Open file from terminal in specific application

Solution 1:

xdg-open is, of course, designed to use the default applications. To use non-default applicaitons, I think you have three options.

1) Type programname filename as usual.

2) Do this outside of the terminal by a right-click in Nautilus and using open with.

3) Use your own script in the terminal. Let's assume you have a reasonably short list of default programs you might want to choose from.

#!/bin/bash
read filename
myvar=$(zenity --list --text="Chose a non-default program" --column="Programs" firefox gedit)
$myvar filename &

This would let you specify a file name, then choose the program to open it with. This is the minimal implementation, so it might need some additional work. But try it out.

There may not be a lot of benefits to this approach, but it gives you control over the process and options to suit whatever needs you have.

Solution 2:

There are pseudo-solutions like "Gnome's Web browser" (gnome-www-browser) or "Gnome's text editor" (gnome-text-editor).
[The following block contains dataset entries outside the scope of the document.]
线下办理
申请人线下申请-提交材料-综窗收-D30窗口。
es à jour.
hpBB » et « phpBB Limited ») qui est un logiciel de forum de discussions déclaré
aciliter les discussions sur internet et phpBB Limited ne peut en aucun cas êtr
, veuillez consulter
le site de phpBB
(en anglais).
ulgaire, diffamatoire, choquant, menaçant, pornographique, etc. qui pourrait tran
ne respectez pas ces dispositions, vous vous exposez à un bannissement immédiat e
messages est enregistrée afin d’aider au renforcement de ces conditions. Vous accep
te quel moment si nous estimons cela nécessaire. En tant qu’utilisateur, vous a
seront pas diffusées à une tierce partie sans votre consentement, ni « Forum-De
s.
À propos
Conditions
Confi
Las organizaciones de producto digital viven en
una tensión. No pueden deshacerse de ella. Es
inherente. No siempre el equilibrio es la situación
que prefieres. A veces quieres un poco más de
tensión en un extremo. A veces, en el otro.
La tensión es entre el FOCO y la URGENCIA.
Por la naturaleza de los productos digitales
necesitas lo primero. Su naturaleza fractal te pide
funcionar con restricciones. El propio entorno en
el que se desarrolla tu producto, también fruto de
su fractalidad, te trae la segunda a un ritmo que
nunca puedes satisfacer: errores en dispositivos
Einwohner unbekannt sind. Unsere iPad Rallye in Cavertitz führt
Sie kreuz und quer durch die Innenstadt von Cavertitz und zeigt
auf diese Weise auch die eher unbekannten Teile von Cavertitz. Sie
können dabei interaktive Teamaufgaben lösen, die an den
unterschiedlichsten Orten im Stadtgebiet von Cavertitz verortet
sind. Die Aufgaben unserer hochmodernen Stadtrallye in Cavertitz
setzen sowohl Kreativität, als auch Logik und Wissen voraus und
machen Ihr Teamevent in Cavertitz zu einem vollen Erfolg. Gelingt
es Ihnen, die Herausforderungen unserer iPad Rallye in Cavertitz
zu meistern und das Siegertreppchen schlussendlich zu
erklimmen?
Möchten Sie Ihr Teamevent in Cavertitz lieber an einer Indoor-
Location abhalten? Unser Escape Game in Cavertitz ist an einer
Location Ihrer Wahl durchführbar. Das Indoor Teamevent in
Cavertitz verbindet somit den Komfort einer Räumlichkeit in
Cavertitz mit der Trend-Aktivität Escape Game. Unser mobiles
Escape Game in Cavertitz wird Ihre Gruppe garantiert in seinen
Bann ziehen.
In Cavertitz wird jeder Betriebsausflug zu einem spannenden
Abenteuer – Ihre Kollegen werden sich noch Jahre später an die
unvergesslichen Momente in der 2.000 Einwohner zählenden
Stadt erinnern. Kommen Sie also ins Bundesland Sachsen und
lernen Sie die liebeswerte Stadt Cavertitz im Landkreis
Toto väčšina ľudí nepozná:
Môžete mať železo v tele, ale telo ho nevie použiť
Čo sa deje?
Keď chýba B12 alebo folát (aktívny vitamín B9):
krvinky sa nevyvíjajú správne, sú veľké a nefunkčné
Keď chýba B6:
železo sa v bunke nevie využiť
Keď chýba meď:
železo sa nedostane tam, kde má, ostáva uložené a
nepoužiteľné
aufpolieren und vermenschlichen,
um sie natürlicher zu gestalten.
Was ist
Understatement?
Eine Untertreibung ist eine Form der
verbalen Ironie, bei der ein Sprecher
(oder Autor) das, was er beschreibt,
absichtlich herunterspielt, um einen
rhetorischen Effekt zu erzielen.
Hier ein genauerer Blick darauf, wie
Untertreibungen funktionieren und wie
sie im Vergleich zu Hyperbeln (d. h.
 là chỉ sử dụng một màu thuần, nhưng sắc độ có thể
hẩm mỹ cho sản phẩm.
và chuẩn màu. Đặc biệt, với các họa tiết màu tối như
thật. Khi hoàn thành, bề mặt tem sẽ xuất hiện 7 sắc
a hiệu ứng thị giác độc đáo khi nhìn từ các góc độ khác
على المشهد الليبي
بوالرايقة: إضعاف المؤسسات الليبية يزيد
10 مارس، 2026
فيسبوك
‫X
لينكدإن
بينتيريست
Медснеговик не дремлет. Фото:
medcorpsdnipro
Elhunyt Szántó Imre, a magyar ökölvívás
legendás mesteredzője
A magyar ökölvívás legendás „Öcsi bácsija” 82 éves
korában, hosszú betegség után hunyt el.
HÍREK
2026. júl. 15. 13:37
Same thing for the X server with its browser (x-www-browser) and its terminal emulator (x-terminal-emulator). There is also "editor" for the terminal text editor (nano, vi or whatever else). You can configure them with the update-alternatives line command.

But there were not real solution. A generic program for opening applications like xdg-open is made for opening files with default applications, not the only one application the user want to use at the very moment where he want to open the file. You cannot do this except changing the default application before opening the file but it is not user friendly and it does not woth getting default applications.

So the best solution for you is forgetting generic solutions and opening the file just like the specific application you want to use does.